# Anybody?



## bobcycles (Jul 7, 2019)

JEEZ!!!!

http://rover.ebay.com/rover/1/711-5...0001&campid=5335809022&icep_item=333260423155


Bicycles are.....?     no idea what exactly is going on ...

200 BIN

wheel set is worth that!!


----------



## GTs58 (Jul 7, 2019)

seller says low reserve, so I'm thinking he made an error and you won't get that from him for 200 bucks. But I could be wrong. Maybe I should hit the BIN and wait for him to tell me he made an error.  lol


----------



## GTs58 (Jul 7, 2019)

After looking at his feedback on what he has sold and for what price, I'm sure he messed up his listing.


----------



## Saving Tempest (Jul 8, 2019)

That's nothing...I had to point out to an overseas seller that they MAY have meant $39.99 not $3399.00

It was an NOS speaker terminal pad for 1979-81 Pioneer stereos with blue fluorescent meters.

And I was correct.


----------



## saladshooter (Jul 8, 2019)

Price is Right I reckon. It's on the CABE...

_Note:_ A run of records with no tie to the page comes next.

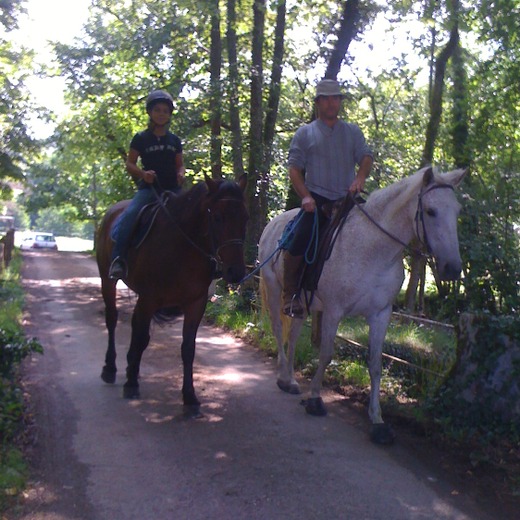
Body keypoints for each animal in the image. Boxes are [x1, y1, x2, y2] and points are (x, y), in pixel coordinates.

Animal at [97, 177, 248, 416]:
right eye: (217, 217)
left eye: (245, 217)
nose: (236, 272)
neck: (182, 248)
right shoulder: (149, 299)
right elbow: (142, 337)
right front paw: (131, 383)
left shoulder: (195, 304)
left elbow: (188, 349)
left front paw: (190, 398)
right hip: (107, 280)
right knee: (112, 319)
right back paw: (110, 368)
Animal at [258, 167, 466, 442]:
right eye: (431, 211)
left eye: (457, 211)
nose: (452, 269)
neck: (373, 250)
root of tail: (273, 224)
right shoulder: (334, 311)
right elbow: (326, 354)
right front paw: (314, 399)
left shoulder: (380, 314)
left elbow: (376, 365)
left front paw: (377, 420)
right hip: (274, 290)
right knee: (278, 329)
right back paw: (283, 376)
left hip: (301, 304)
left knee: (292, 336)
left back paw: (291, 380)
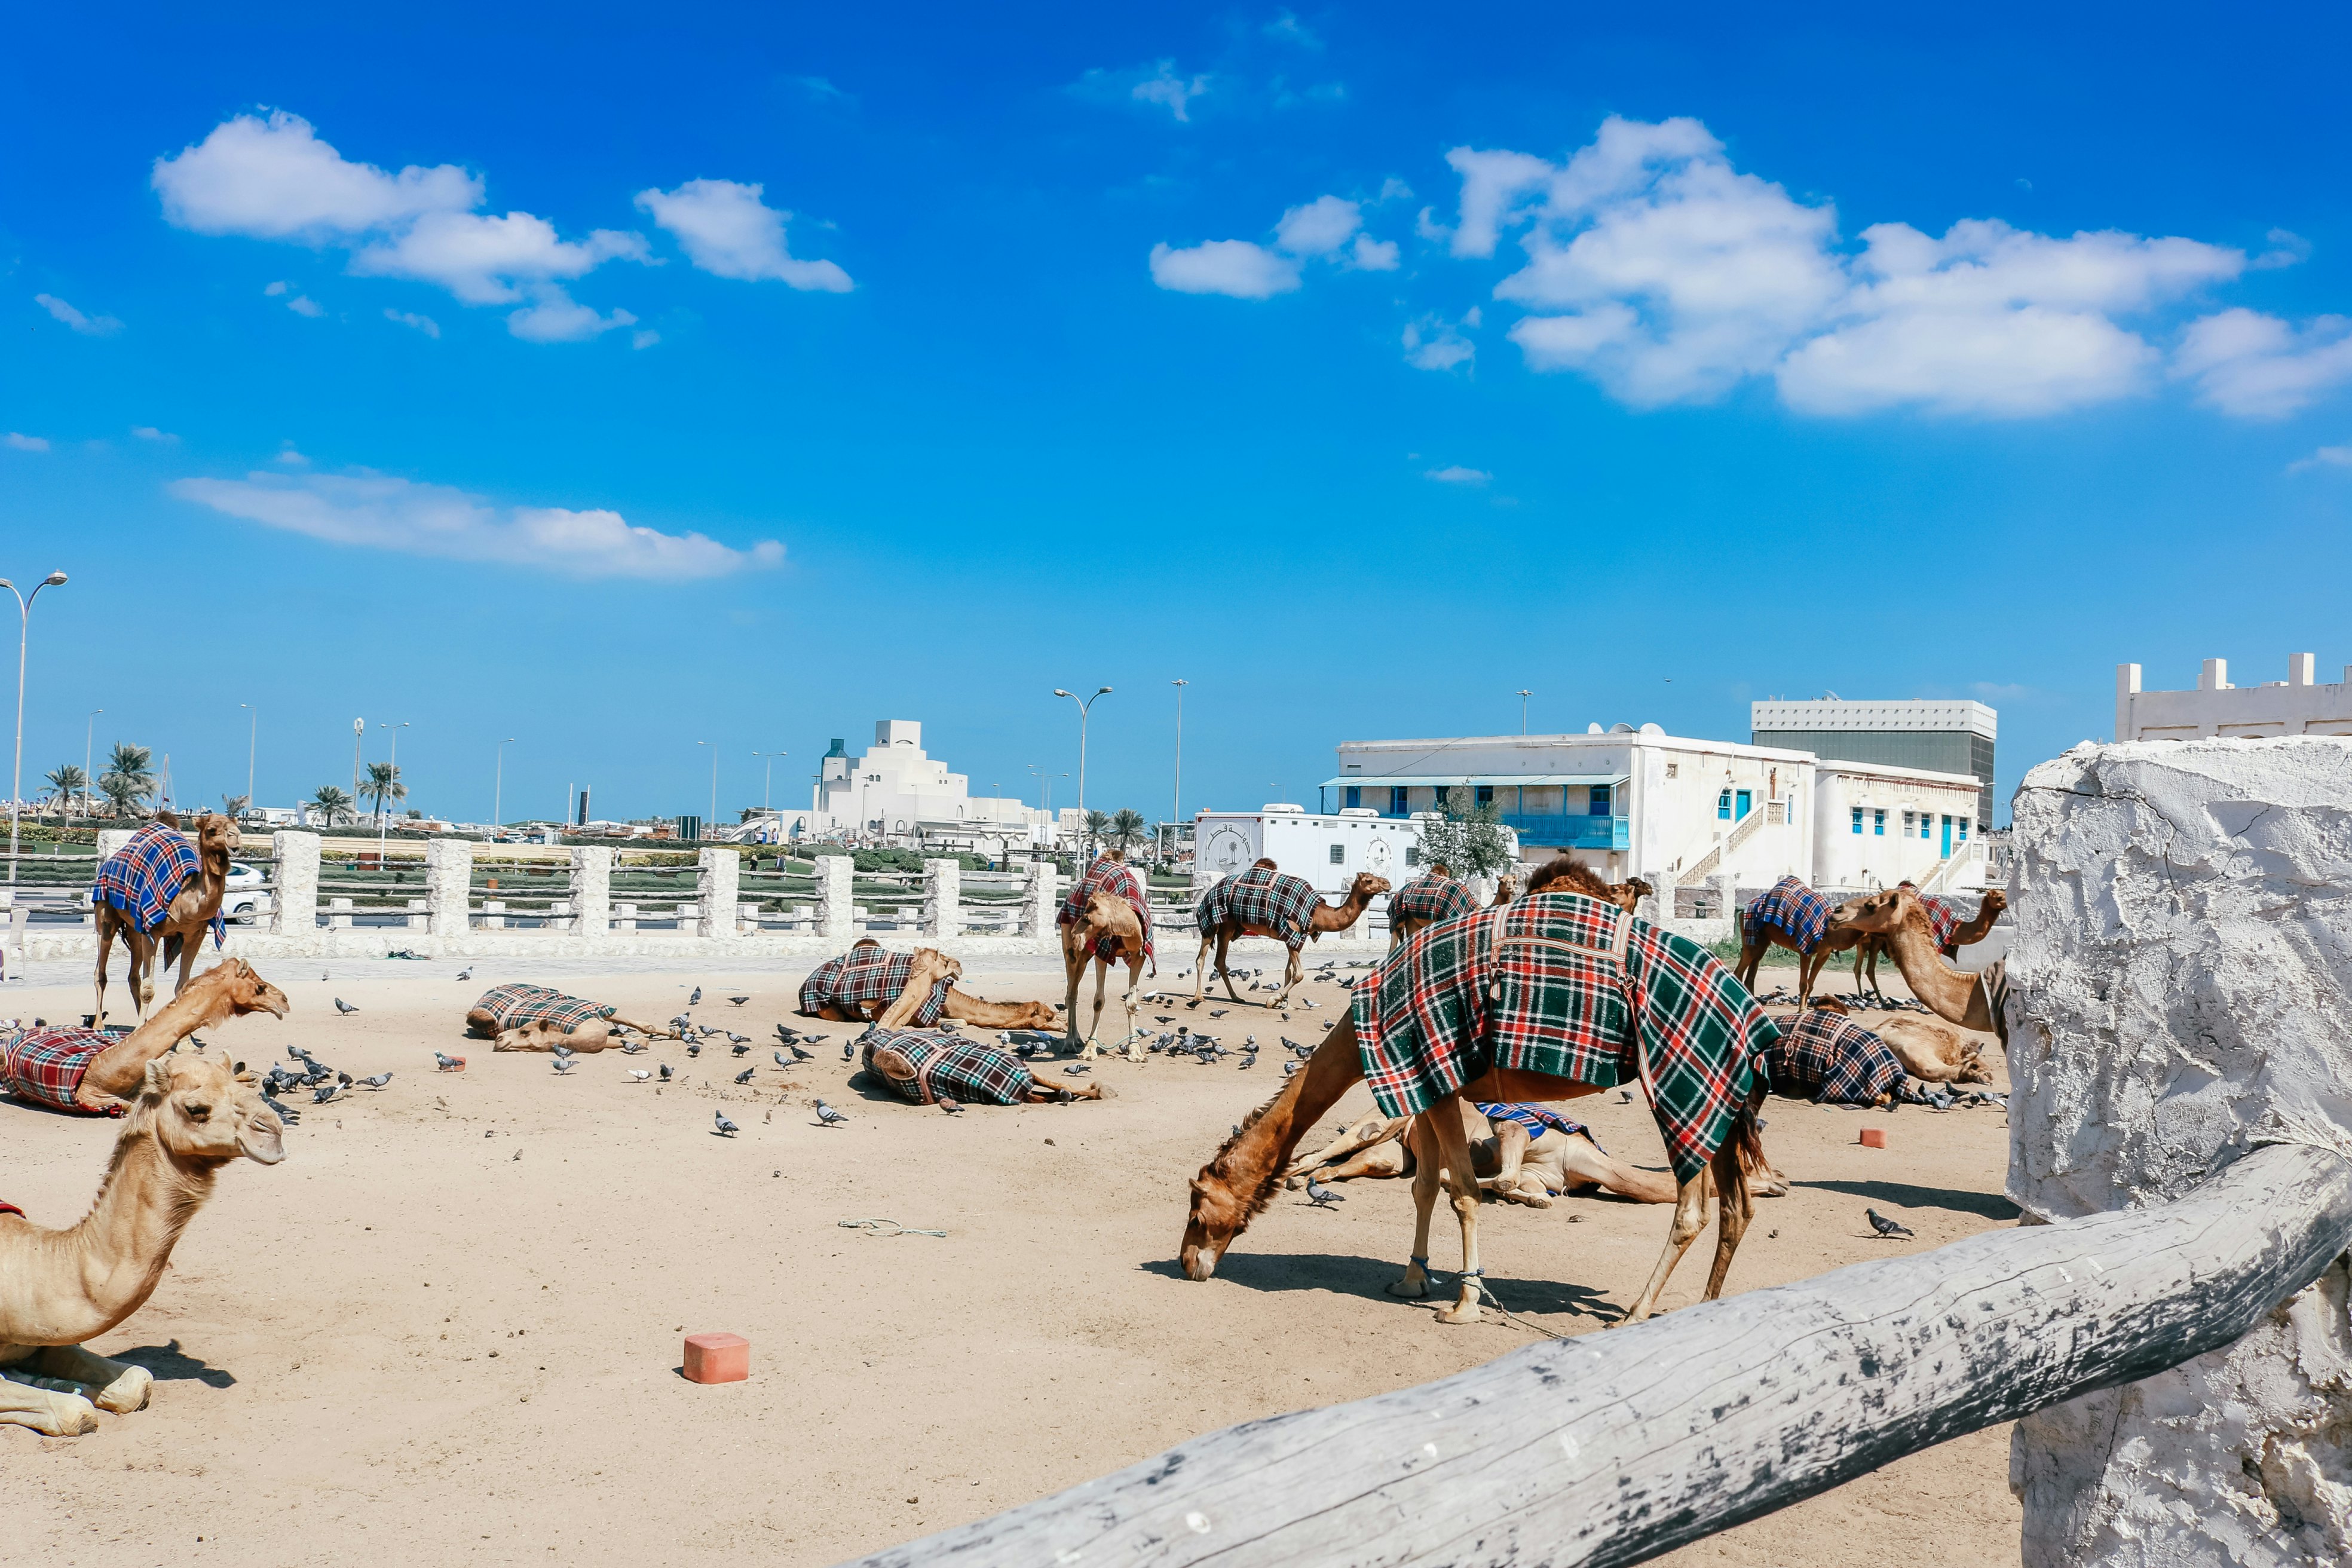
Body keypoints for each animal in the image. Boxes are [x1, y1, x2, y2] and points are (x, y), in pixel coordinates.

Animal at [1, 1050, 286, 1435]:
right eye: (196, 1108)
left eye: (244, 1085)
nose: (273, 1130)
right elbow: (76, 1412)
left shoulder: (43, 1339)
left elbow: (137, 1380)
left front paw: (61, 1382)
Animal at [93, 813, 238, 1023]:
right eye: (212, 830)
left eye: (236, 824)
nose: (236, 837)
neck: (184, 900)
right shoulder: (152, 931)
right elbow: (148, 990)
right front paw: (139, 1030)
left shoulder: (196, 933)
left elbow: (183, 987)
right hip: (105, 912)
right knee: (101, 968)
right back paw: (99, 1024)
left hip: (135, 927)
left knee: (133, 975)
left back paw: (145, 1022)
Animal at [1193, 862, 1389, 1009]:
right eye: (1369, 880)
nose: (1387, 883)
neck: (1316, 913)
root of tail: (1210, 891)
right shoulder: (1291, 932)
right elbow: (1299, 974)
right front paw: (1274, 1000)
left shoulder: (1295, 936)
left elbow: (1289, 971)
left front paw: (1285, 1003)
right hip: (1211, 921)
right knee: (1201, 958)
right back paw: (1198, 997)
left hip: (1228, 926)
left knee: (1220, 961)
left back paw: (1236, 998)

https://thecabe.com/forum/threads/shelby-flying-cloud-225.154628/


----------



## spitshineschwinn (Jul 8, 2019)

For the record, just what exactly is meant by "house paint"?


----------



## Euphman06 (Jul 9, 2019)

House paint.. meaning unprofessionally painted by someone. Not original paint anymore. You can tell by the painted over rivets on the fenders


----------